### Required action:
Each entry below must be repeated exactly, with pictures left out.

### Information supplied:
_ _ _ _
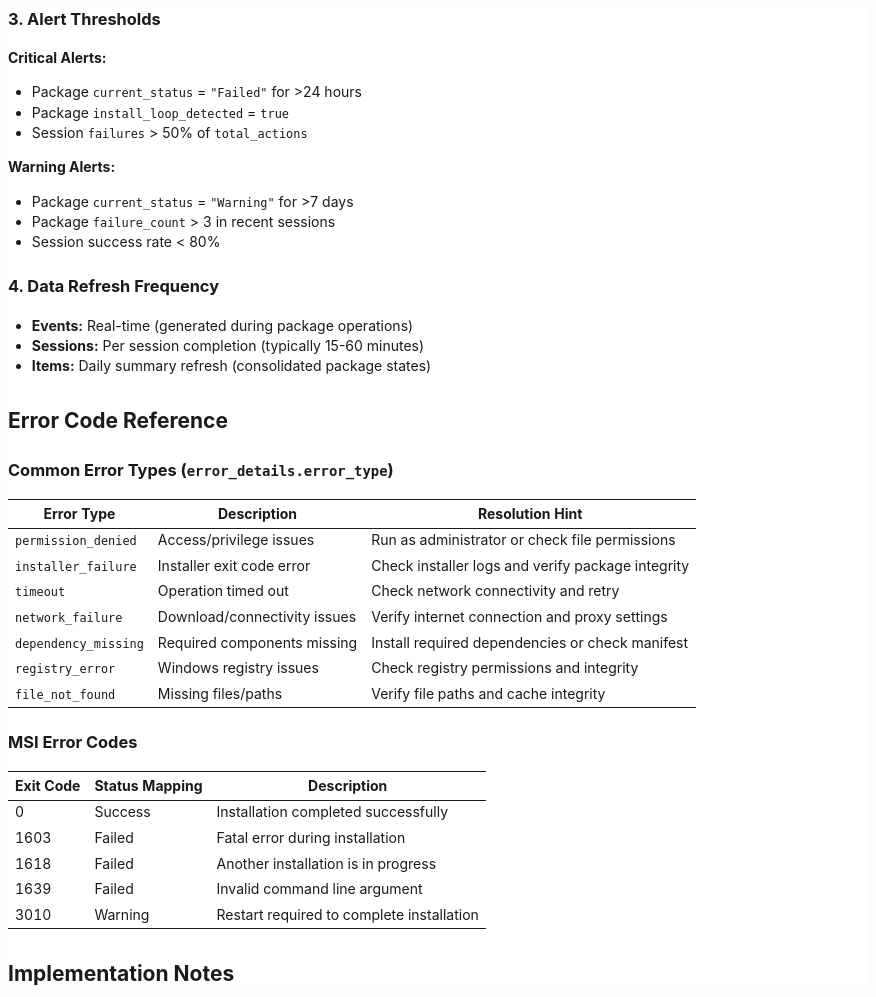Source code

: ### 3. Alert Thresholds

**Critical Alerts:**
- Package `current_status` = `"Failed"` for >24 hours
- Package `install_loop_detected` = `true`
- Session `failures` > 50% of `total_actions`

**Warning Alerts:**  
- Package `current_status` = `"Warning"` for >7 days
- Package `failure_count` > 3 in recent sessions
- Session success rate < 80%

### 4. Data Refresh Frequency

- **Events:** Real-time (generated during package operations)
- **Sessions:** Per session completion (typically 15-60 minutes)
- **Items:** Daily summary refresh (consolidated package states)

## Error Code Reference

### Common Error Types (`error_details.error_type`)

| Error Type | Description | Resolution Hint |
|------------|-------------|-----------------|
| `permission_denied` | Access/privilege issues | Run as administrator or check file permissions |
| `installer_failure` | Installer exit code error | Check installer logs and verify package integrity |
| `timeout` | Operation timed out | Check network connectivity and retry |
| `network_failure` | Download/connectivity issues | Verify internet connection and proxy settings |
| `dependency_missing` | Required components missing | Install required dependencies or check manifest |
| `registry_error` | Windows registry issues | Check registry permissions and integrity |
| `file_not_found` | Missing files/paths | Verify file paths and cache integrity |

### MSI Error Codes

| Exit Code | Status Mapping | Description |
|-----------|----------------|-------------|
| 0 | Success | Installation completed successfully |
| 1603 | Failed | Fatal error during installation |
| 1618 | Failed | Another installation is in progress |
| 1639 | Failed | Invalid command line argument |
| 3010 | Warning | Restart required to complete installation |

## Implementation Notes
_ _ _ _
### Answer to this problem:
Source code

: ### 3. Alert Thresholds

**Critical Alerts:**
- Package `current_status` = `"Failed"` for >24 hours
- Package `install_loop_detected` = `true`
- Session `failures` > 50% of `total_actions`

**Warning Alerts:**  
- Package `current_status` = `"Warning"` for >7 days
- Package `failure_count` > 3 in recent sessions
- Session success rate < 80%

### 4. Data Refresh Frequency

- **Events:** Real-time (generated during package operations)
- **Sessions:** Per session completion (typically 15-60 minutes)
- **Items:** Daily summary refresh (consolidated package states)

## Error Code Reference

### Common Error Types (`error_details.error_type`)

| Error Type | Description | Resolution Hint |
|------------|-------------|-----------------|
| `permission_denied` | Access/privilege issues | Run as administrator or check file permissions |
| `installer_failure` | Installer exit code error | Check installer logs and verify package integrity |
| `timeout` | Operation timed out | Check network connectivity and retry |
| `network_failure` | Download/connectivity issues | Verify internet connection and proxy settings |
| `dependency_missing` | Required components missing | Install required dependencies or check manifest |
| `registry_error` | Windows registry issues | Check registry permissions and integrity |
| `file_not_found` | Missing files/paths | Verify file paths and cache integrity |

### MSI Error Codes

| Exit Code | Status Mapping | Description |
|-----------|----------------|-------------|
| 0 | Success | Installation completed successfully |
| 1603 | Failed | Fatal error during installation |
| 1618 | Failed | Another installation is in progress |
| 1639 | Failed | Invalid command line argument |
| 3010 | Warning | Restart required to complete installation |

## Implementation Notes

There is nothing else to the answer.